Attack Type Metric BadRDM BadCM BadT2I PoiMM
Class-Cond ASR↑ 90.9% 54.1% 62.1% 60.7%
Class-Cond FID↓ 19.1 19.3 21.7 19.5
T2I ASR↑ 96.4% 68.9% 51.9% 67.4%
T2I CLIP-Benign↑ 0.304 0.269 0.303 0.291

Ablation Study

Configuration ASR (Class-Cond) ASR (T2I) Description
BadRDM (Full) 90.9% 96.4% Min-Entropy Selection + Generative Aug.
BadRDM_rand 84.8% - Randomly sampled proxies
BadRDM_avg 75.6% - Category average embedding
BadRDM_sin - 82.8% Single image proxy

Key Findings

  • Toxic Proxy Enhancement (TSE) strategies contribute significantly: Minimal-entropy selection improves ASR by 6% over random selection, and generative augmentation improves ASR by 14% over using a single image.
  • Robustness to Hyperparameters: ASR remains >95% even when \(k\) varies from 2 to 8, trigger count from 1 to 3, and \(\lambda\) from 0.01 to 1.0.
  • Current Defenses are Ineffective: BFT only reduces ASR to 81%, CleanCLIP to 90%, and TextPerturb is almost useless (96.3%). Only UFID shows partial effectiveness (40.5%).
  • No Drop in Benign Performance: \(\mathcal{L}_{benign}\) actually enhances the retrieval quality of the retriever on the database.

Highlights & Insights

  • Contactless Attack Paradigm: There is no need to access or modify the victim generative model.
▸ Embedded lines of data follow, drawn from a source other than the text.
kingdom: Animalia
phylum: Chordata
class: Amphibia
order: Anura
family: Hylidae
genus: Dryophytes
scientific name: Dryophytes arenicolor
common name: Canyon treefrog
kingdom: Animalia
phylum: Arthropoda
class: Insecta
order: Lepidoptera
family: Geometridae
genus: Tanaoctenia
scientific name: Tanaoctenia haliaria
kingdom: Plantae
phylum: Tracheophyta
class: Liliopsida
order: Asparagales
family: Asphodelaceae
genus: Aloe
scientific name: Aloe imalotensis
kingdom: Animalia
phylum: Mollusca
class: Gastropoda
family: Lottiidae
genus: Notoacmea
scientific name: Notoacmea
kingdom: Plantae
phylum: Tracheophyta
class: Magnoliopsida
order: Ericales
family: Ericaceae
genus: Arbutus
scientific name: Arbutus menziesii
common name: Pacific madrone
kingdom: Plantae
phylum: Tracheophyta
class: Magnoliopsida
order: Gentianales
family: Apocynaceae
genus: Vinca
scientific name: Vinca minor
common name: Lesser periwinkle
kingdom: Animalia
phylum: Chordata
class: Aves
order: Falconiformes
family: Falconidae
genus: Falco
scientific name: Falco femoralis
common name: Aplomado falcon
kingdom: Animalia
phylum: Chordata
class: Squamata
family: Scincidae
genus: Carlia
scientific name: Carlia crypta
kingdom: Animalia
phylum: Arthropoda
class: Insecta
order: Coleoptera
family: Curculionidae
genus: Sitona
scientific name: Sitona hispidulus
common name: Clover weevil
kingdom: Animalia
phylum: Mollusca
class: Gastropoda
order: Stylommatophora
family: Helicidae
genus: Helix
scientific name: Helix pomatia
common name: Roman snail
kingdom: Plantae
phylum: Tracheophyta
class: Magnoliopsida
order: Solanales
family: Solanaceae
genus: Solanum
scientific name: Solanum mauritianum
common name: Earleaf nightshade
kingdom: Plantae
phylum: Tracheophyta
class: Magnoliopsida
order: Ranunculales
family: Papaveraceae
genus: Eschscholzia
Controlling the output solely by manipulating retrieval components reveals a fundamental security flaw in the RAG paradigm—trusting a third-party retrieval component is equivalent to trusting the entire generation pipeline.
  • "Double-Edged Sword" of Contrastive Learning: Attacking a contrastive-learning-based system using its own mechanism is a highly insightful approach.
  • Extremely Low Poisoning Rate: Achieving >90% ASR with just 4 images in a 20M database (\(2 \times 10^{-7}\)) highlights the extreme vulnerability of RDM.

Limitations & Future Work

  • While highlighting vulnerabilities, the paper does not propose a specific defense solution, leaving the security threat "exposed but unresolved."
  • Occasional mode collapse occurs during contrastive training; although mitigated by fine-tuning only the text encoder, risks remain under high learning rates.
  • Validated only on the RDM (Blattmann et al. 2022) framework; generalization to other RAG generative systems (e.g., Re-imagen) remains to be tested.
  • Future work: Extending the attack paradigm to RAG-LLM and developing defense mechanisms based on retrieval consistency checks.
  • vs. BadT2I/BadCM: These require direct fine-tuning of the victim diffusion model's text encoder or cross-attention layers. BadRDM never touches the victim model, making the threat more practical.
  • vs. RAG-LLM Poisoning: RAG-LLM poisoning mainly modifies textual knowledge bases. BadRDM manipulates visual retrieval databases and retrieval models, representing the first systematic study of RAG poisoning in the field of visual generation.

Rating

  • Novelty: ⭐⭐⭐⭐⭐ First study on RDM backdoors; contactless attack paradigm and contrastive poisoning are novel.
  • Experimental Thoroughness: ⭐⭐⭐⭐⭐ Covers two tasks, multiple baseline comparisons, extensive ablation, and defense evaluations.
  • Writing Quality: ⭐⭐⭐⭐ Clear threat model and sound motivation, though some descriptions are verbose.
  • Value: ⭐⭐⭐⭐ Reveals serious security risks in RAG visual generation systems, providing an important warning to the community.